## Aim of the task
Every line from the one containing "the user. |" through the last line below should be reproduced exactly; please include nothing else.

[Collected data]

§

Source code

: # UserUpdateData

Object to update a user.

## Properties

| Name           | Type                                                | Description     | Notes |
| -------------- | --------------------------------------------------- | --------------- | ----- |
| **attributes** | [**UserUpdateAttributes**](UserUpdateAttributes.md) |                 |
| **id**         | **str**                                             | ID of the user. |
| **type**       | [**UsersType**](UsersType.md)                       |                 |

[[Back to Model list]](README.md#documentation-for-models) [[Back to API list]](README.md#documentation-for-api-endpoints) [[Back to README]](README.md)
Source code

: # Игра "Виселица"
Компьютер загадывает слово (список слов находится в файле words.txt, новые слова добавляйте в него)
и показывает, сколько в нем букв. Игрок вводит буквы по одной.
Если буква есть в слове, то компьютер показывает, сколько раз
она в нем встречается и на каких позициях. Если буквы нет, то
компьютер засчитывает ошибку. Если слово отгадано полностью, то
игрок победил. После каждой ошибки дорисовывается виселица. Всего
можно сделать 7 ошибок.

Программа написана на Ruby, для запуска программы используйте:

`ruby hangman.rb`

§

## Task answer
| **id**         | **str**                                             | ID of the user. |
| **type**       | [**UsersType**](UsersType.md)                       |                 |

[[Back to Model list]](README.md#documentation-for-models) [[Back to API list]](README.md#documentation-for-api-endpoints) [[Back to README]](README.md)
Source code

: # Игра "Виселица"
Компьютер загадывает слово (список слов находится в файле words.txt, новые слова добавляйте в него)
и показывает, сколько в нем букв. Игрок вводит буквы по одной.
Если буква есть в слове, то компьютер показывает, сколько раз
она в нем встречается и на каких позициях. Если буквы нет, то
компьютер засчитывает ошибку. Если слово отгадано полностью, то
игрок победил. После каждой ошибки дорисовывается виселица. Всего
можно сделать 7 ошибок.

Программа написана на Ruby, для запуска программы используйте:

`ruby hangman.rb`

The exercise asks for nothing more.